• Exercise description:
Using the text about American Hotel Register Company, answer these:
(a) In what year was the company incorporated under its current name?
(b) In which town was the company located before it moved to Vernon Hills?
(c) How many employees did the company have in 2017?

#### Supplied text ####

American Hotel Register Company
- Company type: Private
- Industry: hospitality products and services
- Founded: 1865
- Headquarters: Vernon Hills, Illinois, United States
- Key people: James F. (Jim) Leahy, Chairman
- Revenue: $500 million USD (2005)
- Number of employees: 900 (2017)
- Website: www.americanhotel.com

= American Hotel Register Company =

Manufacturer of hospitality industry products

American Hotel Register Company is a manufacturer and supplier of hospitality products and services and is headquartered in Vernon Hills, Illinois.

==History and background==
American Hotel was founded in 1865 as a publisher of hotel travel directories and railroad maps. It was incorporated in 1896 with its current name as a manufacturer of its patented hotel registers. Around the turn of the century it was acquired by Thomas F. Leahy. His son, James F. Leahy Sr. took over after his death in 1932. James expanded the company from a printing company to a direct marketing, catalog company selling hotel specific products like luggage carts & racks as well as maids carts. By the time of James Sr.'s death in 1986, his three sons, James Jr., Thomas, and Patrick had started growing the business from a direct marketing company to a full distribution, service based organization. By the end of the century they had 10 different distribution centers around the country and in Hawaii. American Hotel Register is now a full service distribution company that services all aspects of the hospitality industry. They have also expanded into government, healthcare, funeral, and higher education markets over the last 10 years. For many years, American Hotel was located in Northbrook, IL next to the (now former) Glenview Naval Air Base, but by the late 1990s had outgrown this location, prompting them to move to a larger facility in Vernon Hills, IL, where they have been located since 1998. Today, American Hotel is the parent company of International Hotel Supply. The company also operates aBundle.com, which caters to the growing vacation rental market.

In 2021 Consolidated Hospitality Supplies Holdings (CHS), a consolidation platform backed by HCI Equity Partners, has acquired the inventory and select North American operating assets of American Hotel Register Company (American Hotel), including American Hotel's Registry brand.

#### Provided information ####

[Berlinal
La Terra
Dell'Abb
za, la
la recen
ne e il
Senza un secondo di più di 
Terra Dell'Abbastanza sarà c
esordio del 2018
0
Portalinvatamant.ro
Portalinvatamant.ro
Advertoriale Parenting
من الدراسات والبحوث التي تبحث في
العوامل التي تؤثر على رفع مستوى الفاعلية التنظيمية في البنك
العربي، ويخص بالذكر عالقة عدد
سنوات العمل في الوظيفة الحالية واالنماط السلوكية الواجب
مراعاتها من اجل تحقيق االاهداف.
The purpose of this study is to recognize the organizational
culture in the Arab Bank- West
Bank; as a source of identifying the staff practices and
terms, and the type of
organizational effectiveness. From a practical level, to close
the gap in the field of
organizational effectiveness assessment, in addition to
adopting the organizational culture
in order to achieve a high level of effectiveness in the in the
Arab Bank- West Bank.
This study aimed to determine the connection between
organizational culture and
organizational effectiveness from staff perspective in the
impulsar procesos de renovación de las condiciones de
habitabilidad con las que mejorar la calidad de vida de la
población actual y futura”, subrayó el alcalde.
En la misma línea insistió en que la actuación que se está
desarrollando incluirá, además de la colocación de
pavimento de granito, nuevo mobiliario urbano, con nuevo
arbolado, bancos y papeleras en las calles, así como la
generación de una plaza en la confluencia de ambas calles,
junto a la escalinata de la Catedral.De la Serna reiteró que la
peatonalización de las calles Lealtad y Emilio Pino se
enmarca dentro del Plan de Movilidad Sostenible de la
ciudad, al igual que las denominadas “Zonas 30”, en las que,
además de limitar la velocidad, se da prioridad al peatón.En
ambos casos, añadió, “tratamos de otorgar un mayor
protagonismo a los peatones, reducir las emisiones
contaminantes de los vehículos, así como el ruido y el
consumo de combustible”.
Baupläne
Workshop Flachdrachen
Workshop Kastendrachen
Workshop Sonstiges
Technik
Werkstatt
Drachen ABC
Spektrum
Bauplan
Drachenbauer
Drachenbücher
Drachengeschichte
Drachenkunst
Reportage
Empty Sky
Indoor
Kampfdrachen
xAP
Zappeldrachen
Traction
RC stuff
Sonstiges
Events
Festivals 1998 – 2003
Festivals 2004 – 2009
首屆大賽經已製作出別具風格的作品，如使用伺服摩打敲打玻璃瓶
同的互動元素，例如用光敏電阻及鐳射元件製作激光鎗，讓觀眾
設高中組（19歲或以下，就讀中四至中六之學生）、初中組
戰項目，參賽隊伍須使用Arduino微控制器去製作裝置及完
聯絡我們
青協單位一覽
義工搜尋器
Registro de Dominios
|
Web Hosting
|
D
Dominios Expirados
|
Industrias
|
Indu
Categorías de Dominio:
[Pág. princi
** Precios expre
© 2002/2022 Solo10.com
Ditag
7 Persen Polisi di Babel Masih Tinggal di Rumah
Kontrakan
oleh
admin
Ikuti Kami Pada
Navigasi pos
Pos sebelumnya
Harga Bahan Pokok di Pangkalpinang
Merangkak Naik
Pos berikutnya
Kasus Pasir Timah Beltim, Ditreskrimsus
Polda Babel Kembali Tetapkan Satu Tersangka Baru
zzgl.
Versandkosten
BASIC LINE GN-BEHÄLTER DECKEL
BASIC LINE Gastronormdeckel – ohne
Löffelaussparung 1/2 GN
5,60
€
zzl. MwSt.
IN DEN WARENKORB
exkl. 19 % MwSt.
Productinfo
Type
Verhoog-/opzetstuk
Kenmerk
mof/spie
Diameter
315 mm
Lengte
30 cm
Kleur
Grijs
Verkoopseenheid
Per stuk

####

• Answer section:
(a) 1896
(b) Northbrook, Illinois
(c) 900